Le Crédit Agricole se prépare à payer les conséquences de l’affaire BES

Le groupe devrait déprécier dans ses comptes publiés le 5 août sa part de 14,6% au capital de la banque portugaise, valorisée 815 millions d’euros fin 2013
Alexandre Garabedian

L’action Crédit Agricole SA a indirectement fait les frais hier des difficultés de Banco Espirito Santo. Dans un marché défavorable aux valeurs bancaires, le titre a plongé de 4,26% à 10,12 euros, après la publication par la banque portugaise, dont il détient encore 14,6% du capital, d’une énorme perte semestrielle de 3,6 milliards d’euros.

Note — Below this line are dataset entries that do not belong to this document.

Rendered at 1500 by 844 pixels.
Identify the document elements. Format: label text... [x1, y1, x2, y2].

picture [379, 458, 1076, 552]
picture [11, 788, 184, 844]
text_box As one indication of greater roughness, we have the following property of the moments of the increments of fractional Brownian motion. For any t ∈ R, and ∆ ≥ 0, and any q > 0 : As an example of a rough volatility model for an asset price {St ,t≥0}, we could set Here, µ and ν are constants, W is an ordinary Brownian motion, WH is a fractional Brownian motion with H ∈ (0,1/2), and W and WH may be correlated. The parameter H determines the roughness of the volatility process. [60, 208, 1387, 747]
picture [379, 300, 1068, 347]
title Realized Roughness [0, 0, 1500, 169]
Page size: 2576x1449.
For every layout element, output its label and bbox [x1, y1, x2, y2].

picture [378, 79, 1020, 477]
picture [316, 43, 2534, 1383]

Il paraît désormais acquis que le groupe va déprécier, dans ses comptes du deuxième trimestre publiés le 5 août au matin, sa participation résiduelle dans Banco Espirito Santo. A fin 2013, celle-ci était comptabilisée par mise en équivalence et valorisée à 815 millions d’euros, soit environ un euro par action BES. Cette dernière a clôturé hier à 0,20 euros après une dégringolade de 42% sur la séance. La ligne doit normalement faire l’objet d’un test de dépréciation, un exercice que la volatilité du titre en Bourse complique. «Notre prévision de bénéfice net 2014 pour CASA est de 2,5 milliards d’euros. Celui-ci tomberait à 1,95 milliard si la part dans BES était dépréciée à zéro», calculaient hier les analystes crédit de la Société Générale.

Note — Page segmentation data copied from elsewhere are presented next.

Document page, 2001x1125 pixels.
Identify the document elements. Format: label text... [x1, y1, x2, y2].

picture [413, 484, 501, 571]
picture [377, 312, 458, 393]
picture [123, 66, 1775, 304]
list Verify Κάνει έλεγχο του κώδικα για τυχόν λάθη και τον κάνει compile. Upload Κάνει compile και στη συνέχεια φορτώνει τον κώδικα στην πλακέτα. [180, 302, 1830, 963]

Tout en jugeant la nouvelle négative pour le crédit de la banque française, Moody’s relativise l’enjeu en termes de fonds propres. «Si la participation de CASA et son exposition de crédit, dans le pire des scénarios, étaient totalement dépréciées, l’impact négatif sur le ratio common equity tier one (CET1) du groupe Crédit Agricole serait d’environ 20 points de base», soulignait l’agence dans une note publiée le 17 juillet. Moody’s y voit même l’occasion pour la banque verte d’accélérer sa rupture avec BES. Sérieusement distendus depuis deux ans, les liens avec le groupe portugais datent d’une époque révolue où CASA menait une stratégie aventureuse à l’international qui l’a conduit au désastre grec d’Emporiki.

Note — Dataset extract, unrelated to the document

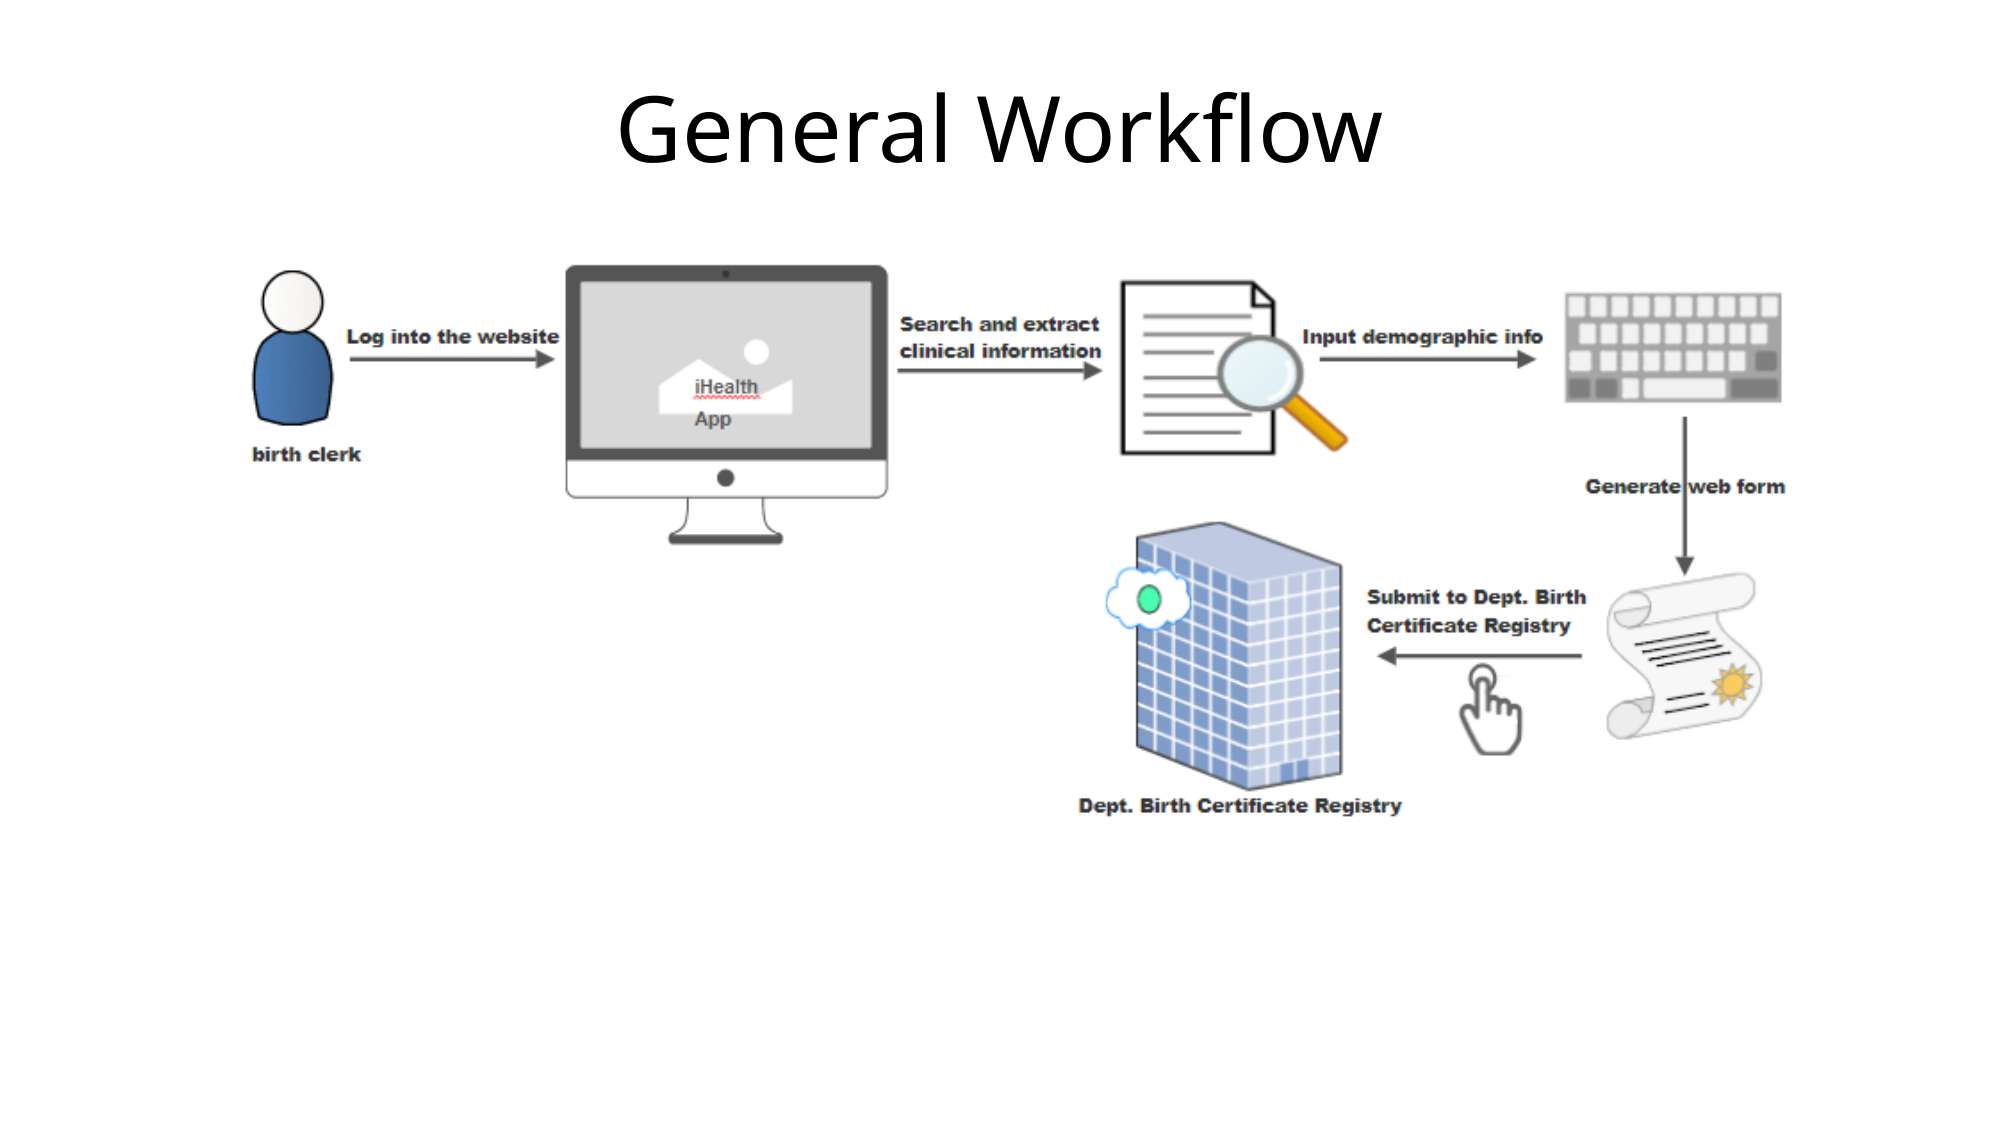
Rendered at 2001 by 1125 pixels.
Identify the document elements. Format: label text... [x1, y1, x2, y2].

Le Crédit Agricole échapperait en revanche, à ce stade, à d’éventuelles conséquences juridiques du scandale BES, selon des proches du dossier. La Banque du Portugal a pointé du doigt mercredi soir les responsabilités des administrateurs de Banco Espirito Santo. Une accusation qui ne concernerait que les membres du conseil liés à la famille et ceux siégeant au comité d’audit. Le Crédit Agricole compte cinq administrateurs sur 24 chez BES –un nombre qui devait être réduit à deux après l’augmentation de capital de la banque portugaise fin juin– mais aucun dans le comité d’audit.